Moana 2, as we know it now, was originally planned to be a long-form limited streaming series for Disney+. It had been in development since its announcement early in the decade. In February 2024, they decided to repurpose it as a theatrical release. It reminds me of the journey David Lynch’s Mulholland Drive took. That was a movie initially meant to be an open-ended series, like his Twin Peaks. The comparisons stop there. Everything about Moana 2 screams “knockoff” and “straight to streaming.” It’s sloppily cobbled together for a turnaround of less than 9 months.

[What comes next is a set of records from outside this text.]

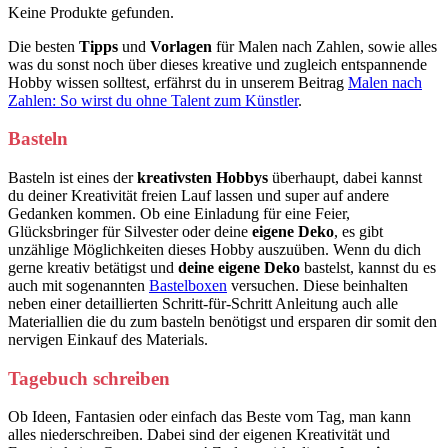
Keine Produkte gefunden.
Die besten
Tipps
und
Vorlagen
für Malen nach Zahlen, sowie alles
was du sonst noch über dieses kreative und zugleich entspannende
Hobby wissen solltest, erfährst du in unserem Beitrag
Malen nach
Zahlen: So wirst du ohne Talent zum Künstler
.
Basteln
Basteln ist eines der
kreativsten Hobbys
überhaupt, dabei kannst
du deiner Kreativität freien Lauf lassen und super auf andere
Gedanken kommen. Ob eine Einladung für eine Feier,
Glücksbringer für Silvester oder deine
eigene Deko
, es gibt
unzählige Möglichkeiten dieses Hobby auszuüben. Wenn du dich
gerne kreativ betätigst und
deine eigene Deko
bastelst, kannst du es
auch mit sogenannten
Bastelboxen
versuchen. Diese beinhalten
neben einer detaillierten Schritt-für-Schritt Anleitung auch alle
Materiallien die du zum basteln benötigst und ersparen dir somit den
nervigen Einkauf des Materials.
Tagebuch schreiben
Ob Ideen, Fantasien oder einfach das Beste vom Tag, man kann
alles niederschreiben. Dabei sind der eigenen Kreativität und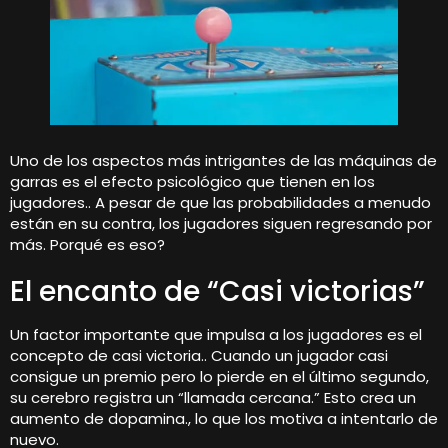
Uno de los aspectos más intrigantes de las máquinas de
garras es el efecto psicológico que tienen en los
jugadores.. A pesar de que las probabilidades a menudo
están en su contra, los jugadores siguen regresando por
más. Porqué es eso?
El encanto de “Casi victorias”
Un factor importante que impulsa a los jugadores es el
concepto de casi victoria.. Cuando un jugador casi
consigue un premio pero lo pierde en el último segundo,
su cerebro registra un “llamada cercana.” Esto crea un
aumento de dopamina., lo que los motiva a intentarlo de
nuevo.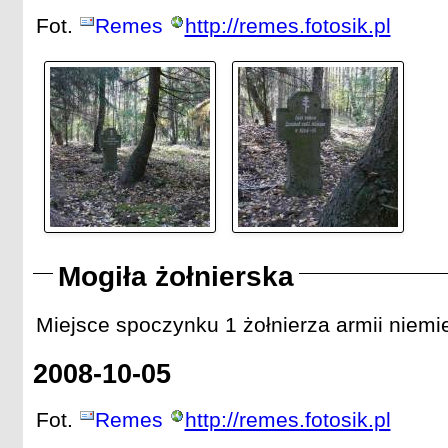
Fot.
Remes
http://remes.fotosik.pl
Mogiła żołnierska
Miejsce spoczynku 1 żołnierza armii niemie
2008-10-05
Fot.
Remes
http://remes.fotosik.pl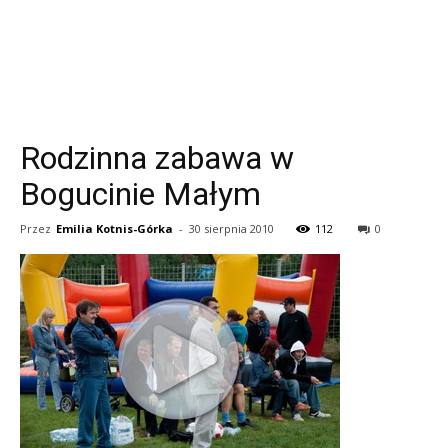
Rodzinna zabawa w
Bogucinie Małym
Przez
Emilia Kotnis-Górka
-
30 sierpnia 2010
112
0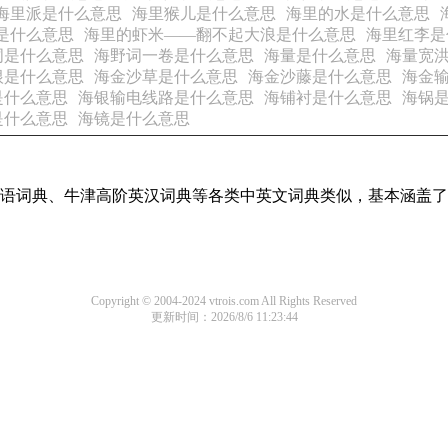
海里派是什么意思
海里猴儿是什么意思
海里的水是什么意思
是什么意思
海里的虾米——翻不起大浪是什么意思
海里红李是
词是什么意思
海野词一卷是什么意思
海量是什么意思
海量宽
根是什么意思
海金沙草是什么意思
海金沙藤是什么意思
海金
是什么意思
海银输电线路是什么意思
海铺衬是什么意思
海锅
是什么意思
海镜是什么意思
现代汉语词典、牛津高阶英汉词典等各类中英文词典类似，基本涵
Copyright © 2004-2024 vtrois.com All Rights Reserved
更新时间：2026/8/6 11:23:44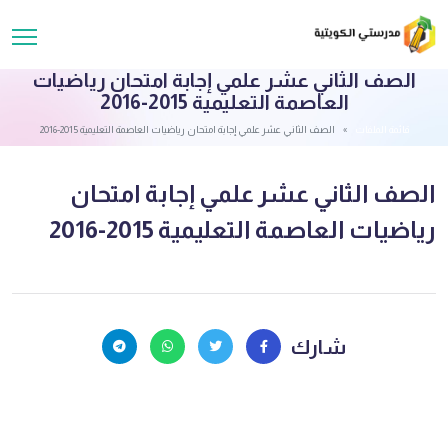
الصف الثاني عشر علمي إجابة امتحان رياضيات
العاصمة التعليمية 2015-2016
قائمة الملفات
الصف الثاني عشر علمي إجابة امتحان رياضيات العاصمة التعليمية 2015-2016
الصف الثاني عشر علمي إجابة امتحان
رياضيات العاصمة التعليمية 2015-2016
شارك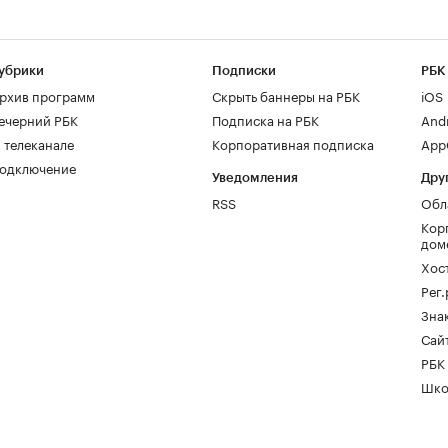
убрики
Подписки
РБК
рхив программ
Скрыть баннеры на РБК
iOS
ечерний РБК
Подписка на РБК
And
 телеканале
Корпоративная подписка
AppG
одключение
Уведомления
Дру
RSS
Обл
Кор
дом
Хос
Рег
Зна
Сайт
РБК
Шко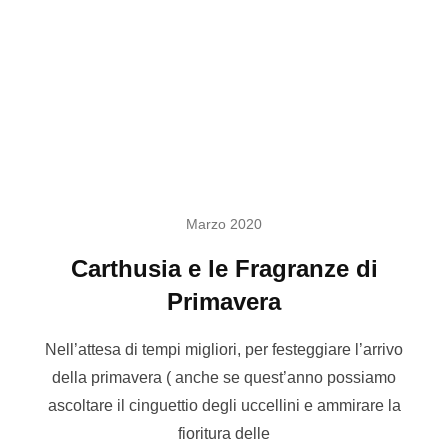
Marzo 2020
Carthusia e le Fragranze di
Primavera
Nell’attesa di tempi migliori, per festeggiare l’arrivo
della primavera ( anche se quest’anno possiamo
ascoltare il cinguettio degli uccellini e ammirare la
fioritura delle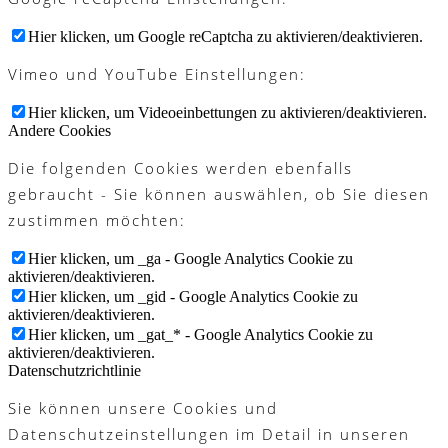
Hier klicken, um Google reCaptcha zu aktivieren/deaktivieren.
Vimeo und YouTube Einstellungen:
Hier klicken, um Videoeinbettungen zu aktivieren/deaktivieren.
Andere Cookies
Die folgenden Cookies werden ebenfalls
gebraucht - Sie können auswählen, ob Sie diesen
zustimmen möchten:
Hier klicken, um _ga - Google Analytics Cookie zu
aktivieren/deaktivieren.
Hier klicken, um _gid - Google Analytics Cookie zu
aktivieren/deaktivieren.
Hier klicken, um _gat_* - Google Analytics Cookie zu
aktivieren/deaktivieren.
Datenschutzrichtlinie
Sie können unsere Cookies und
Datenschutzeinstellungen im Detail in unseren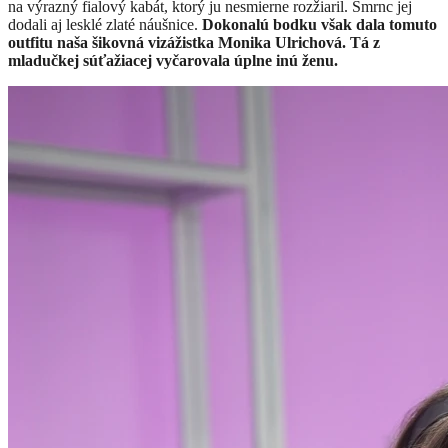
na výrazný fialový kabát, ktorý ju nesmierne rozžiaril. Šmrnc jej
dodali aj lesklé zlaté náušnice.
Dokonalú bodku však dala tomuto
outfitu naša šikovná vizážistka Monika Ulrichová. Tá z
mladučkej súťažiacej vyčarovala úplne inú ženu.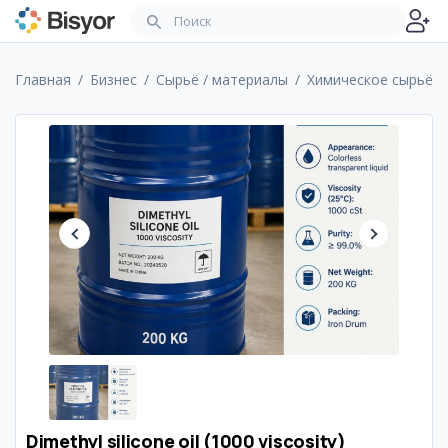
Главная
Бизнес
Сырьё / материалы
Химическое сырьё
Dimethyl silicone oil (1000 viscosity)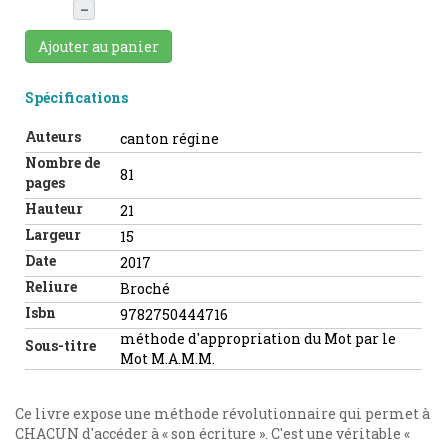
–
Ajouter au panier
Spécifications
Auteurs
canton régine
Nombre de
81
pages
Hauteur
21
Largeur
15
Date
2017
Reliure
Broché
Isbn
9782750444716
méthode d'appropriation du Mot par le
Sous-titre
Mot M.A.M.M.
Ce livre expose une méthode révolutionnaire qui permet à
CHACUN d'accéder à « son écriture ». C'est une véritable «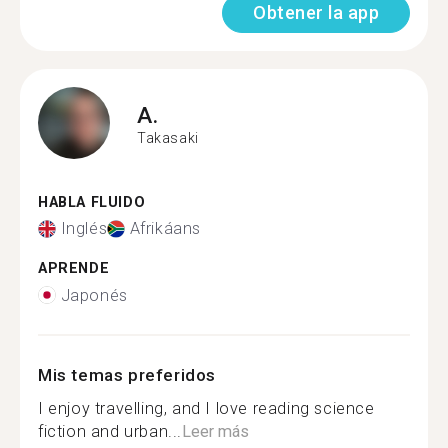
Obtener la app
A.
Takasaki
HABLA FLUIDO
Inglés
Afrikáans
APRENDE
Japonés
Mis temas preferidos
I enjoy travelling, and I love reading science
fiction and urban...
Leer más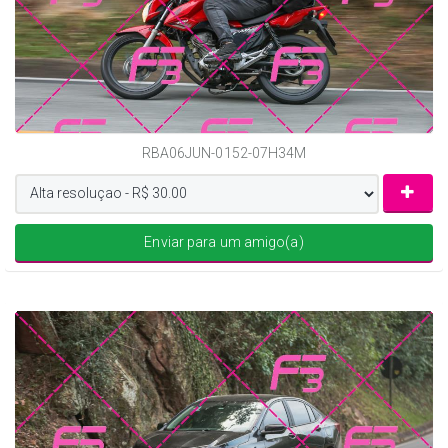
RBA06JUN-0152-07H34M
Enviar para um amigo(a)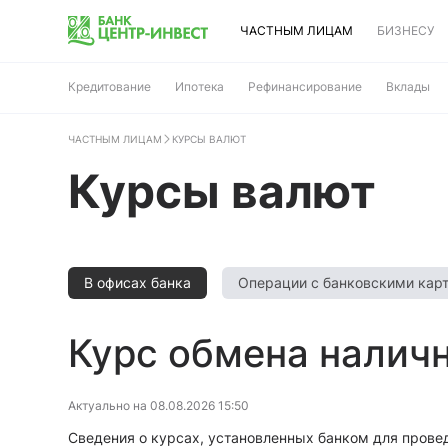
ЧАСТНЫМ ЛИЦАМ
БИЗНЕСУ
Кредитование
Ипотека
Рефинансирование
Вклады
ЧАСТНЫМ ЛИЦАМ
КУРСЫ ВАЛЮТ
Курсы валют
в офисах банка
операции с банковскими кар
Курс обмена налич
Актуально на 08.08.2026 15:50
Сведения о курсах, установленных банком для провед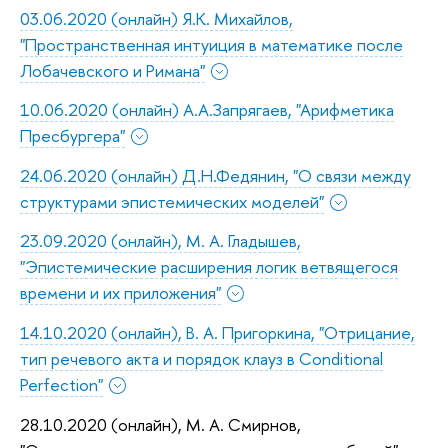
03.06.2020 (онлайн) Я.К. Михайлов,
"Пространственная интуиция в математике после
Лобачевского и Римана"
10.06.2020 (онлайн) А.А.Запрягаев, "Арифметика
Пресбургера"
24.06.2020 (онлайн) Д.Н.Федянин, "О связи между
структурами эпистемических моделей"
23.09.2020 (онлайн), М. А. Гладышев,
"Эпистемические расширения логик ветвящегося
времени и их приложения"
14.10.2020 (онлайн), В. А. Пригоркина, "Отрицание,
тип речевого акта и порядок клауз в Conditional
Perfection"
28.10.2020 (онлайн), М. А. Смирнов,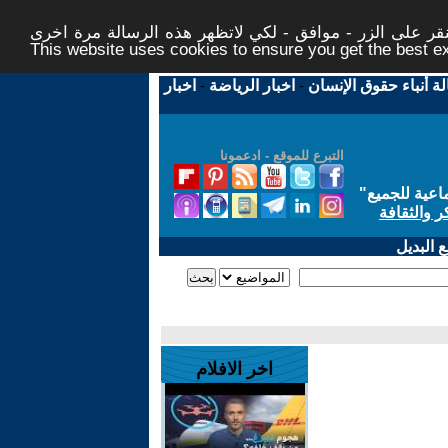
ر على الزر - موافق - لكي لاتظهر هذه الرسالة مرة اخرى -
This website uses cookies to ensure you get the best 
لة أنباء حقوق الإنسان
-
اخبار الرياضة
-
اخبار
التبرع للموقع - ادعمونا
اعية للجميع
"
ر والثقافة
 البديل
اخر الافلام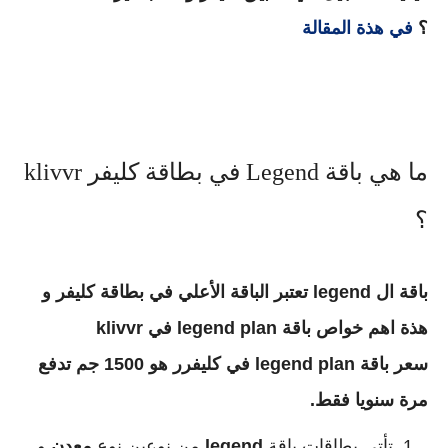
؟
في هذة المقالة
ما هي باقة Legend في بطاقة كليفر klivvr
؟
باقة ال legend تعتبر الباقة الأعلي في بطاقة كليفر و
هذة اهم خواص باقة legend plan في klivvr
سعر باقة legend plan في كليفرر هو 1500 جم تدفع
مرة سنويا فقط.
تأتي بطاقات باقة
legend
من نوعين نوع
معدن
و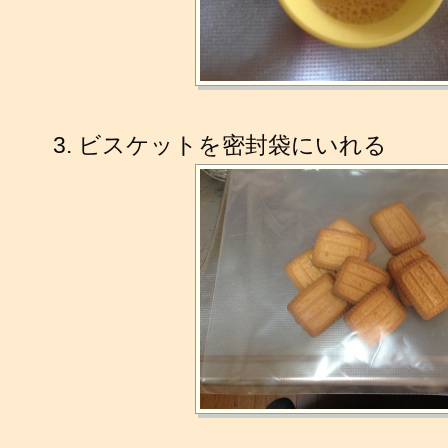
ビスケットを密封袋にいれる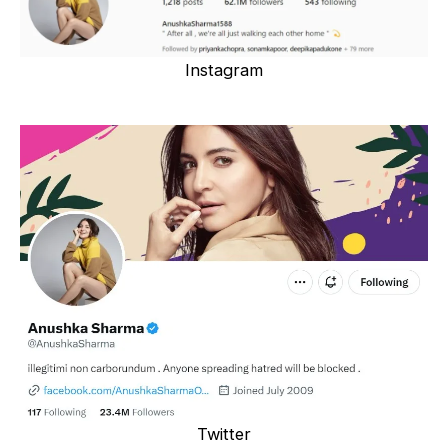
Instagram
Twitter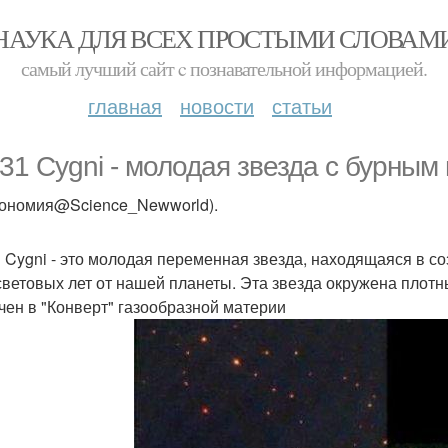
НАУКА ДЛЯ ВСЕХ ПРОСТЫМИ СЛОВАМ
самый лучший сайт c познавательной информацией.
главная
новости
статьи
31 Cygni - молодая звезда с бурны
рономия@Science_Newworld).
 Cygni - это молодая переменная звезда, находящаяся в со
световых лет от нашей планеты. Эта звезда окружена плот
чен в "Конверт" газообразной материи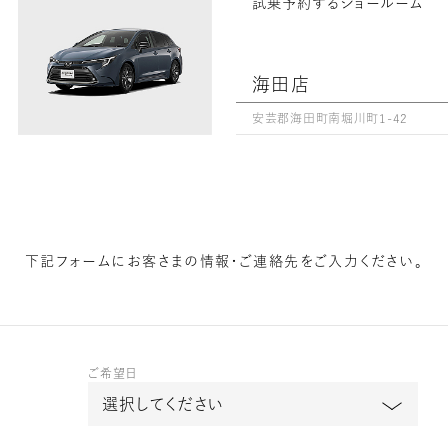
試乗予約するショールーム
海田店
安芸郡海田町南堀川町1-42
下記フォームに
お客さまの情報・ご連絡先をご入力ください。
ご希望日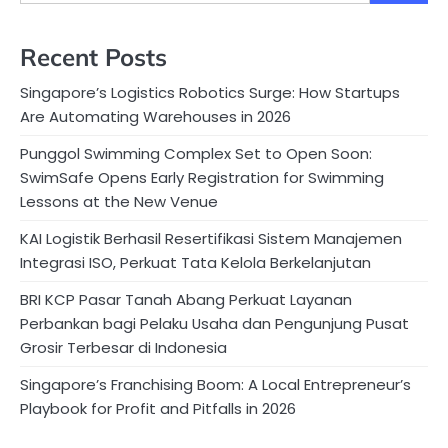
Recent Posts
Singapore’s Logistics Robotics Surge: How Startups
Are Automating Warehouses in 2026
Punggol Swimming Complex Set to Open Soon:
SwimSafe Opens Early Registration for Swimming
Lessons at the New Venue
KAI Logistik Berhasil Resertifikasi Sistem Manajemen
Integrasi ISO, Perkuat Tata Kelola Berkelanjutan
BRI KCP Pasar Tanah Abang Perkuat Layanan
Perbankan bagi Pelaku Usaha dan Pengunjung Pusat
Grosir Terbesar di Indonesia
Singapore’s Franchising Boom: A Local Entrepreneur’s
Playbook for Profit and Pitfalls in 2026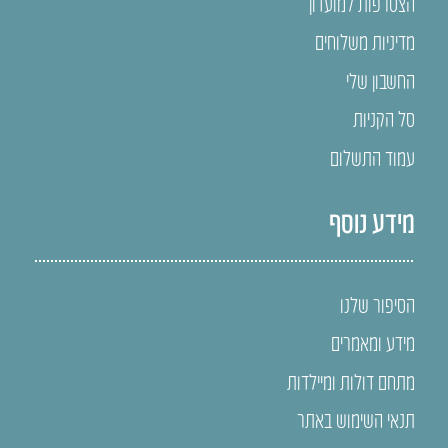
הצטרפות למועדון
מדיניות משלוחים
החשבון שלי
סל הקניות
עמוד התשלום
מידע נוסף
הסיפור שלנו
מידע ומאמרים
מתחם דולות ומיילדות
תנאי השימוש באתר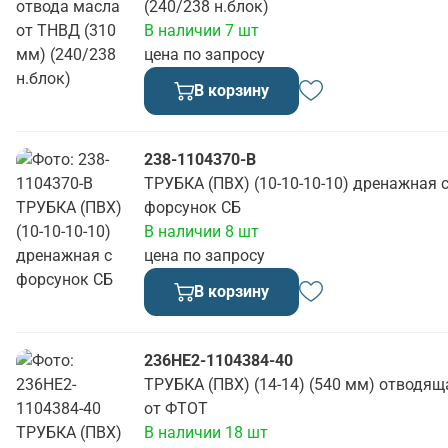
(240/238 н.блок)
В наличии 7 шт
цена по запросу
В корзину
238-1104370-В
ТРУБКА (ПВХ) (10-10-10-10) дренажная 
форсунок СБ
В наличии 8 шт
цена по запросу
В корзину
236НЕ2-1104384-40
ТРУБКА (ПВХ) (14-14) (540 мм) отводящ
от ФТОТ
В наличии 18 шт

I had never seen Moana (2016), other than walking in on bits and pieces here and there. I crammed it in the night before my Moana 2 showing, which means I saw both within 24 hours. It’s charming and sweet. Derivative, but part of the fun was playing the “Guess the Influence” game. The Oscar-nominated song “How Far I’ll Go” takes a chord progression that’s been used a million times before (1, 5, minor 6, 4), and makes it feel as if it’s my first time hearing it. I want to seek out the soundtrack. Moana 2, however, has the heavily-felt absence of composer Lin-Manuel Miranda. There’s not a note in any of these songs that I’d want to hear again.
The plot is busy, convoluted, hard to follow, and likely mashed together from several different episode ideas. The title character is once again called beyond the reef to do some more wayfinding. It doesn’t matter why. It’s a flimsy way to get her out there again, so she can reunite with Maui (Dwayne Johnson). The pronunciation of his name seems to fluctuate throughout the movie. Sometimes it rhymes with “blowy,” and other times it sounds like the island in Hawaii. A couple unrelated characters, out of nowhere, have Australian accents. In the stormy fight sequences, the score sounds like a cross between 1980s Saturday morning cartoons, and a workout video from that time period.
There is a mid-credits scene, which is a bit like getting a bonus track on a Yoko Ono album. I suppose it’s setting up what would have been a future season, back when this was conceived as a series. As there is a live-action Moana in the works, set for a July 2026 release, I can’t imagine them continuing the sequel’s storyline anytime soon – nor should they. If I have succeeded in steering you clear of Moana 2, what can I say except “you’re welcome?”